Most people agree that the San Jose Sharks know how to draft. They’ve been a good team for ages, and the current G.M (Doug Wilson) was promoted from within after a very successful tenure as the teams’ Director of Professional Development (1997-2003). Tim Burke, the Sharks’ Director of Scouting has held that position for 12 years and has been with the team since 1992-93. Prior to that, he worked in the New Jersey Devils organization in a number of roles. Here’s a brief list of players drafted under Burke leading into the 2003 Entry Draft:
- Patrick Marleau – 2nd overall, 1997
- Brad Stuart – 3rd overall, 1998
- Jeff Jillson – 14th overall, 1999
- Marcel Goc – 20th overall, 2001
- Scott Hannan – 23rd overall, 1997
- Jonathan Cheechoo – 29th overall, 1998
- Rob Davison – 98th overall, 1998
- Christian Ehrhoff – 106th overall, 2001
- Kris Newbury – 139th overall, 2002
- Mikael Samuelsson – 145th overall, 1998
- Niko Dimitrakos – 155th overall, 1999
- Ryan Clowe – 176th overall, 2001
- Jim Fahey – 212th overall, 1998
- Mark Smith – 219th overall, 1997
- Doug Murray – 241st overall, 1999
That haul from the (mostly very weak) drafts from 1997-2002 is among the better groups taken in the league, especially given where the Sharks were picking and how many picks they had to work with. Remarkably, every player picked by San Jose in the 2001 Entry Draft went on to play in the NHL.
In any case, heading into the 2003 Draft, the Sharks held two picks in the first round – 6th and 21st overall. As Oilers’ fans are painfully aware, the 2003 draft was one of the deepest drafts ever; a very high volume of players went on to play in the NHL, many of them turning into stars.
The Sharks were rumoured to be targeting Austrian winger Thomas Vanek, but Buffalo snagged him with the 5th overall pick. This left the Sharks to pick Milan Michalek, ahead of players like Ryan Suter, Dion Phaneuf and Jeff Carter. Still, Michalek’s a useful player, though the pick could have been better.

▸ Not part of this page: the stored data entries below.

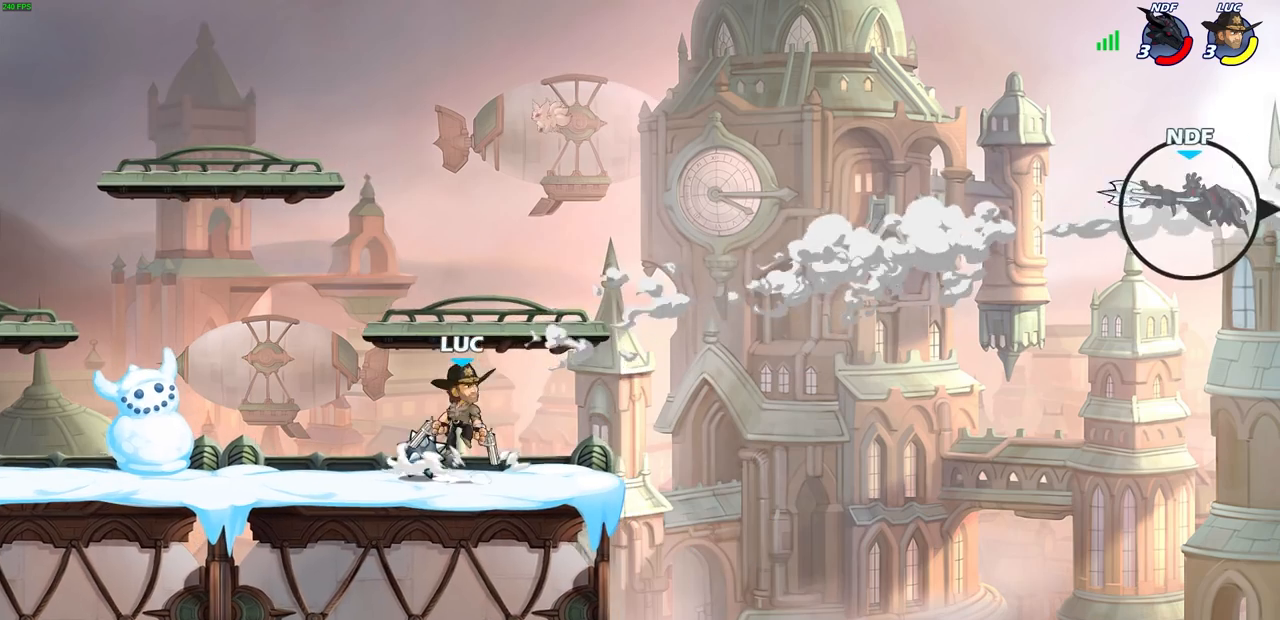
{"buttons": [], "left_stick": "center", "right_stick": "center", "events": [[100, "CROSS", "up"], [183, "CROSS", "down"], [367, "CROSS", "up"]]}
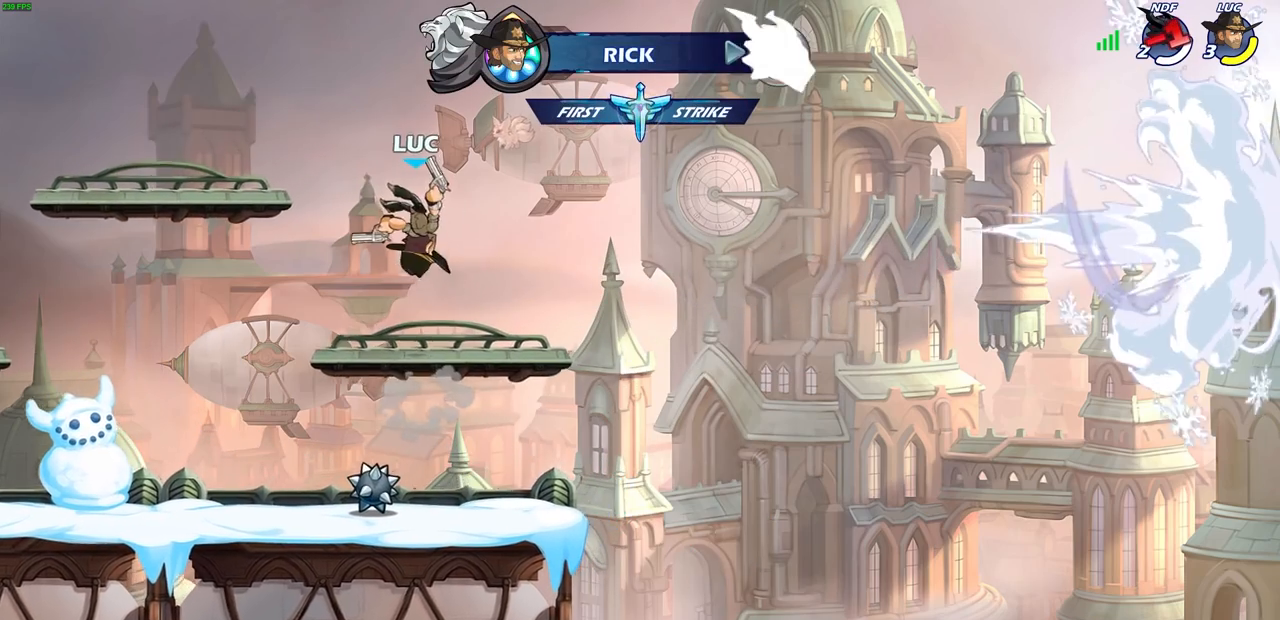
{"buttons": [], "left_stick": "left", "right_stick": "center", "events": [[233, "left_stick", "left"], [300, "left_stick", "down-left"], [433, "left_stick", "left"]]}
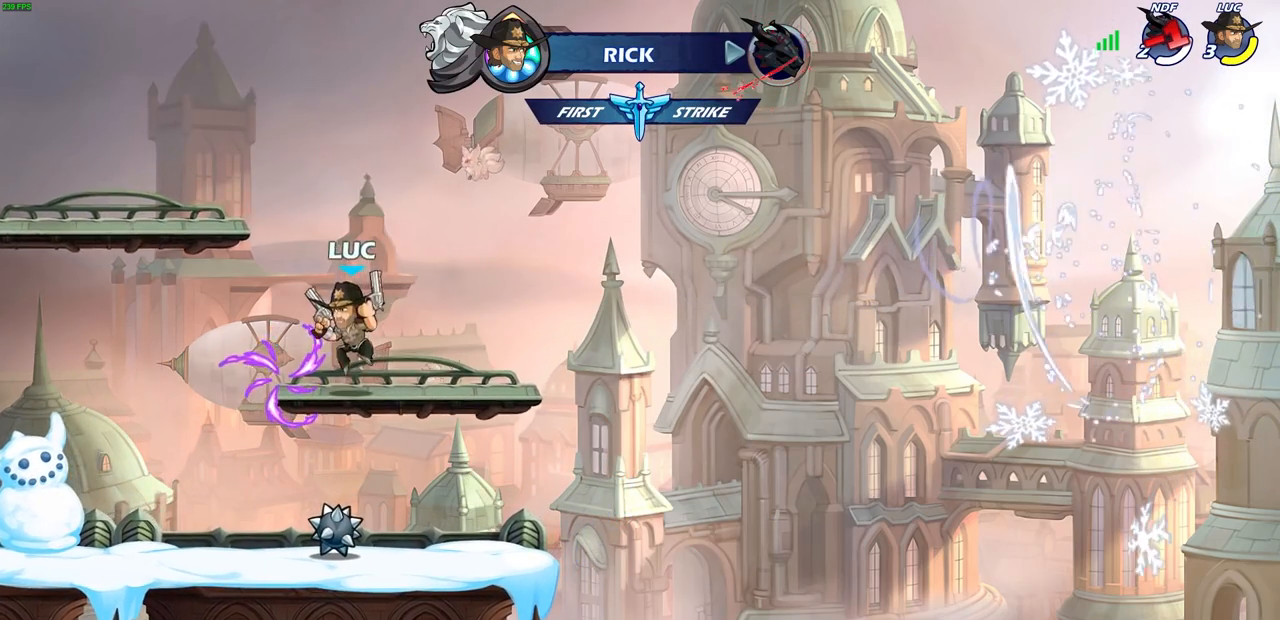
{"buttons": [], "left_stick": "center", "right_stick": "center", "events": [[350, "left_stick", "down"], [400, "left_stick", "center"]]}
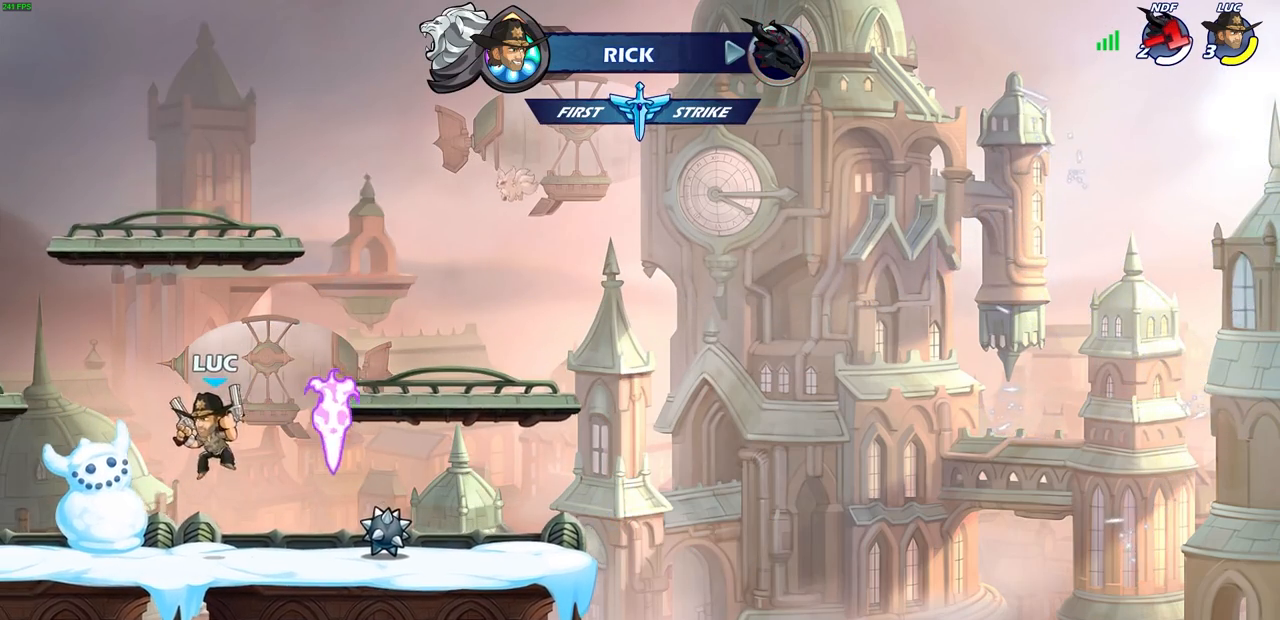
{"buttons": [], "left_stick": "center", "right_stick": "center", "events": [[333, "left_stick", "up"], [367, "R1", "down"], [433, "R1", "up"], [467, "left_stick", "center"]]}
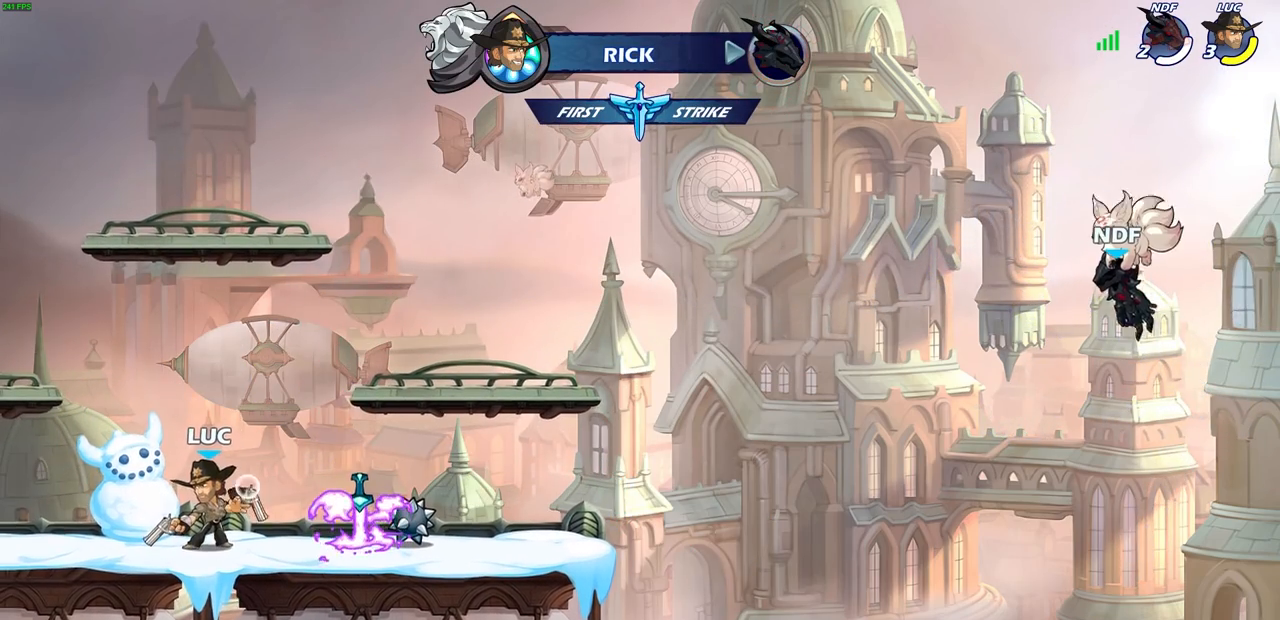
{"buttons": ["R2"], "left_stick": "right", "right_stick": "center", "events": [[333, "left_stick", "right"], [483, "R2", "down"]]}
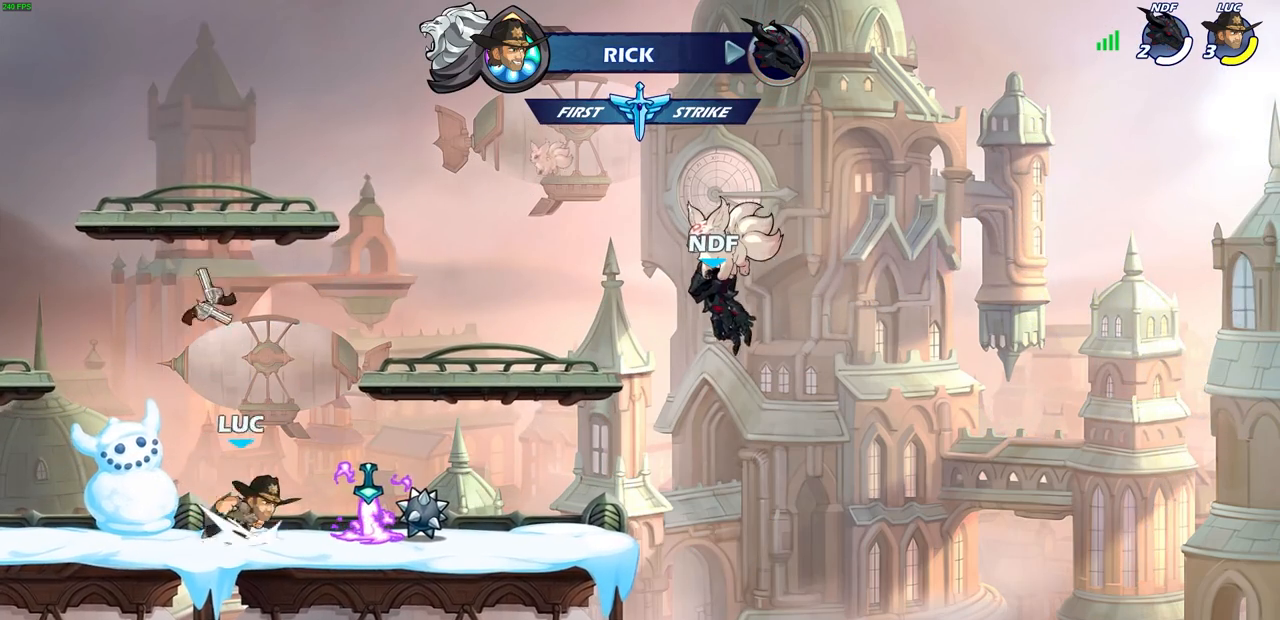
{"buttons": [], "left_stick": "left", "right_stick": "center", "events": [[117, "R2", "up"], [133, "left_stick", "left"], [200, "R1", "down"], [283, "R1", "up"], [367, "R2", "down"], [500, "R2", "up"]]}
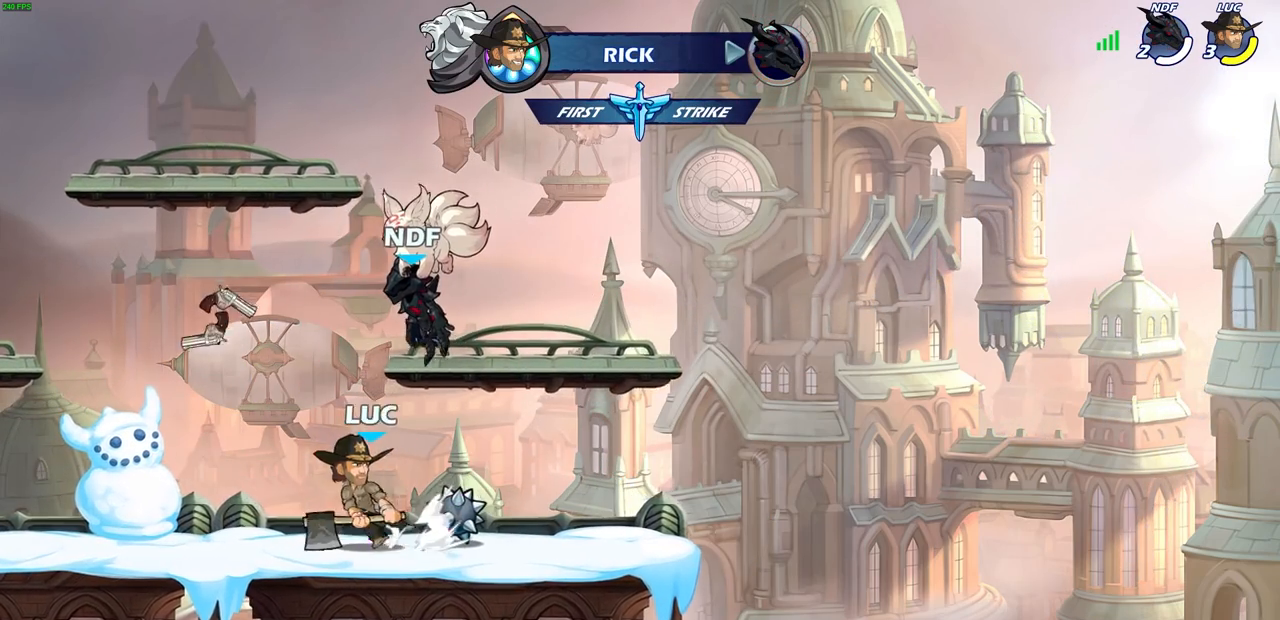
{"buttons": [], "left_stick": "center", "right_stick": "center", "events": [[183, "CIRCLE", "down"], [183, "left_stick", "up"], [283, "CIRCLE", "up"], [300, "left_stick", "center"]]}
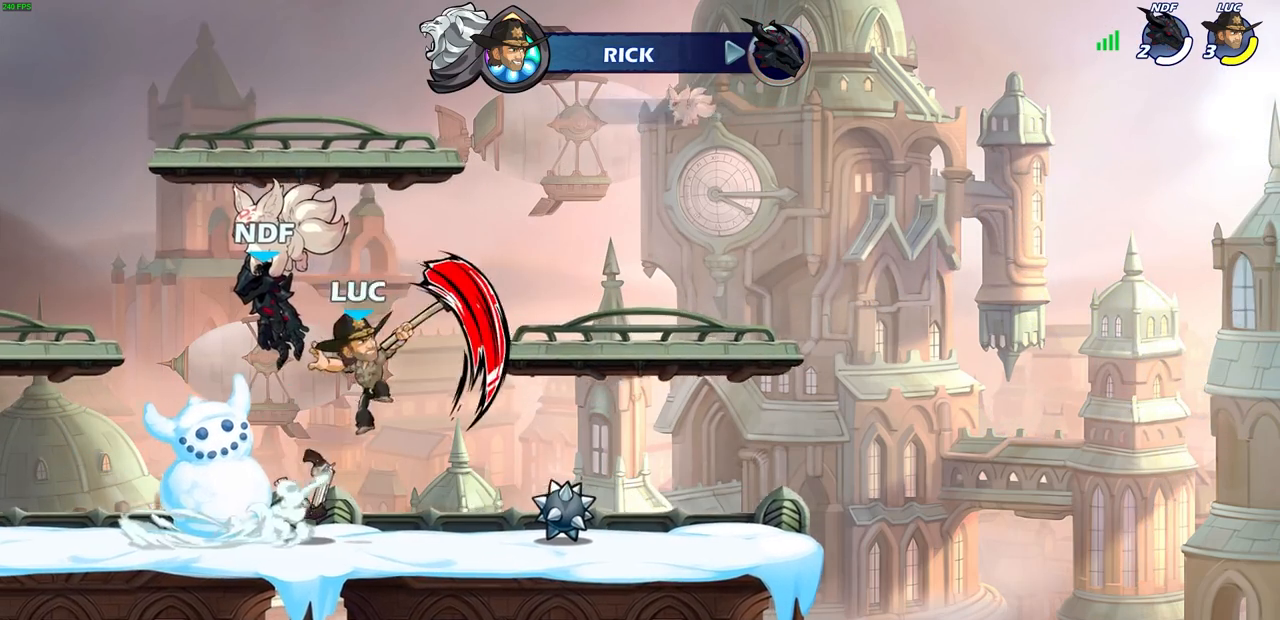
{"buttons": [], "left_stick": "center", "right_stick": "center", "events": []}
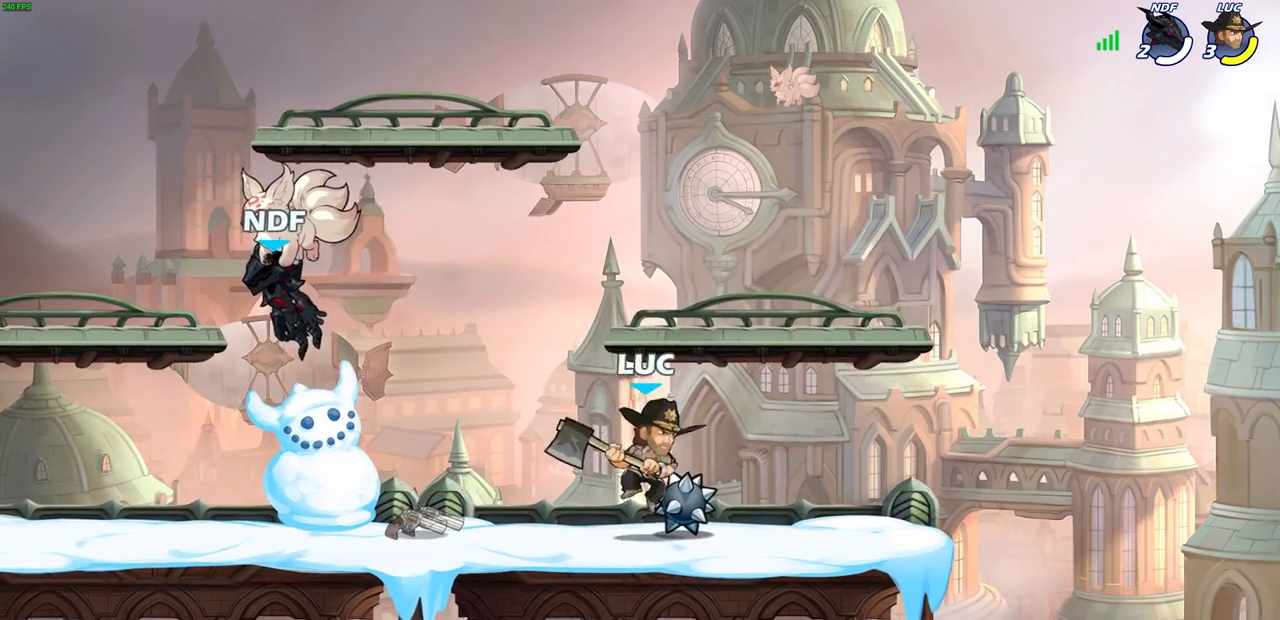
{"buttons": [], "left_stick": "center", "right_stick": "center", "events": [[317, "CIRCLE", "down"], [400, "CIRCLE", "up"]]}
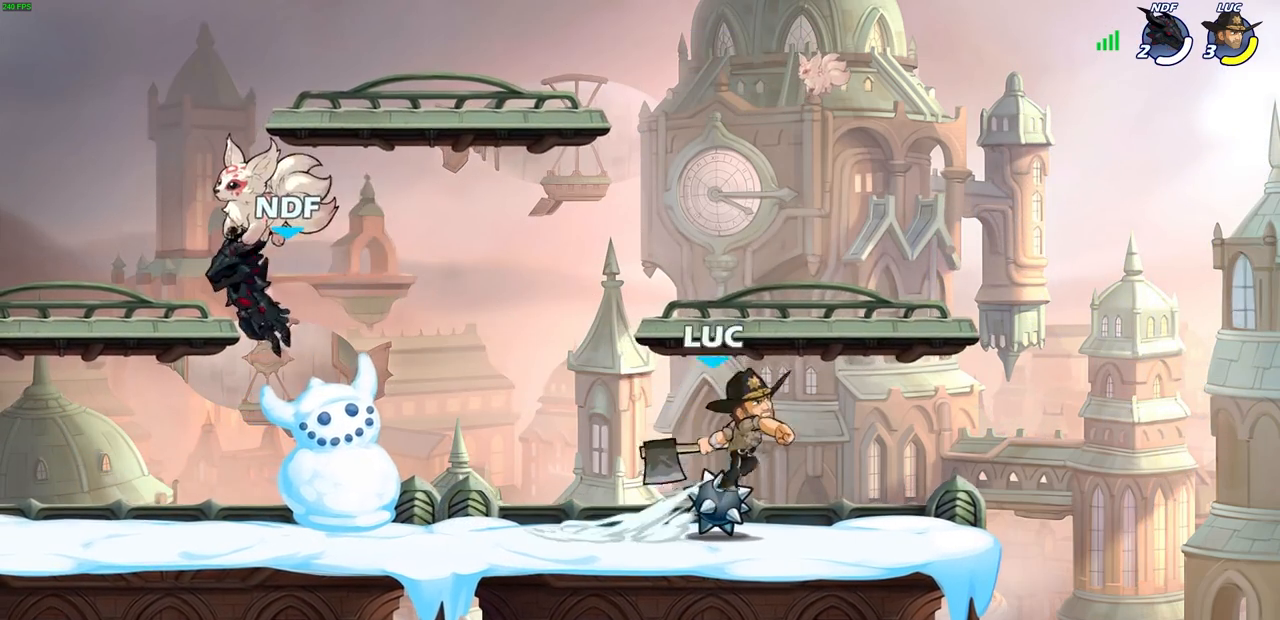
{"buttons": [], "left_stick": "center", "right_stick": "center", "events": []}
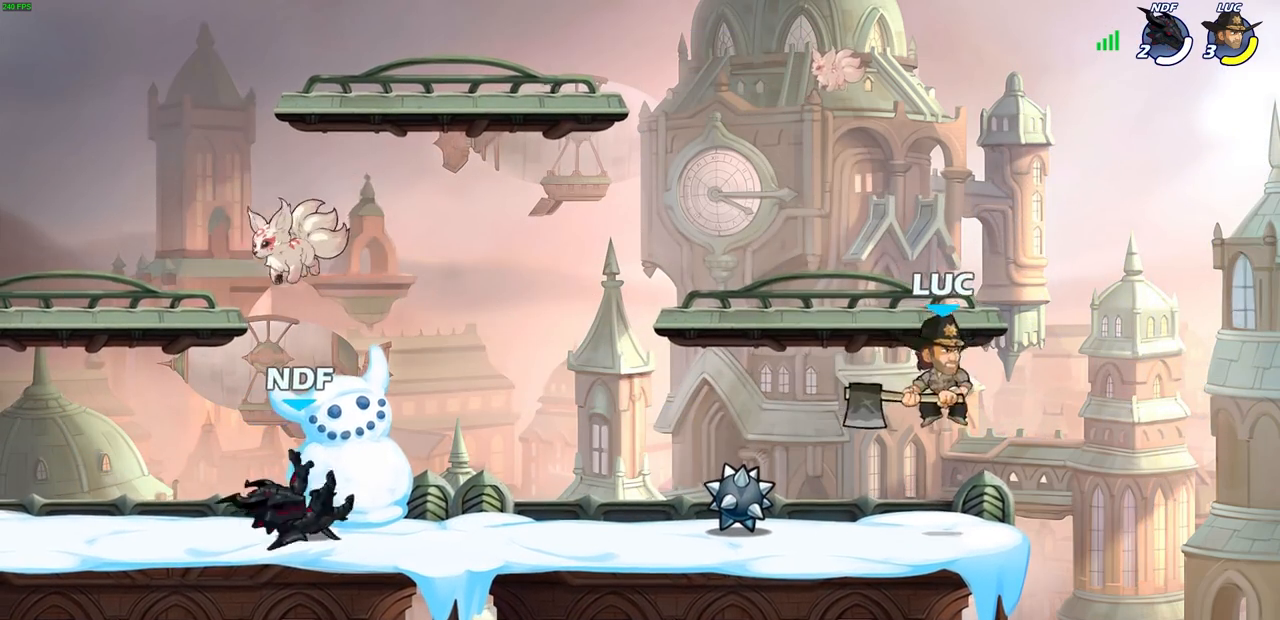
{"buttons": [], "left_stick": "center", "right_stick": "center", "events": [[183, "left_stick", "left"], [333, "left_stick", "center"]]}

The Sharks had targeted a player they felt was a budding power forward, but were concerned that he would be gone by the time the 21st overall pick came around. So they made a move, sending the 21st overall pick along with 2nd and 4th round picks to Boston for the 16th overall pick. With Zach Parise, Ryan Getzlaf, Ryan Kesler and Mike Richards still on the board, the Sharks grabbed Steve Bernier.
Bernier had just scored 100 points in the QMJHL as a 17-year old, including 49 goals; production levels that he never came close to reaching again in junior:
- 2002-03: 71GP – 49G – 52A – 101PTS, +33
- 2003-04: 66GP – 36G – 46A – 82PTS, +39
- 2004-05: 68GP – 35G – 36A – 71PTS, +18
In his draft year, Bernier recorded very low conditioning marks at the NHL Draft Combine, and on top of that his skating was below average. The Sharks ignored those question marks when they grabbed him.
Of course, Bernier hasn’t been awful at the NHL level; he had one very nice half-season with San Jose as a rookie, although he’s fallen off since then. Here are his NHL numbers:
- 2005-06: 39GP – 14G – 13A – 27PTS, +4
- 2006-07: 62GP – 15G – 16A – 31PTS, +5
- 2007-08: 76GP – 16G – 16A – 32PTS, -1
- 2008-09: 71GP – 15G – 15A – 30PTS, +4
These sorts of whiffs happen, and generally the team takes a ton of flack for making the selection they did. They’re embarrassing to the scouting department in particular, and can lead to some job losses down the line.
The Bernier selection was a worse one than the Pouliot selection. Not only was he taken five picks earlier, but he’s been healthy all through his development period, while Pouliot has suffered multiple concussions as well as hip, abdominal and wrist injuries.
None of this likely makes Oilers’ fans feel good about the Pouliot selection. But it does show that even a very good scouting department can make a bad decision early on in a deep draft.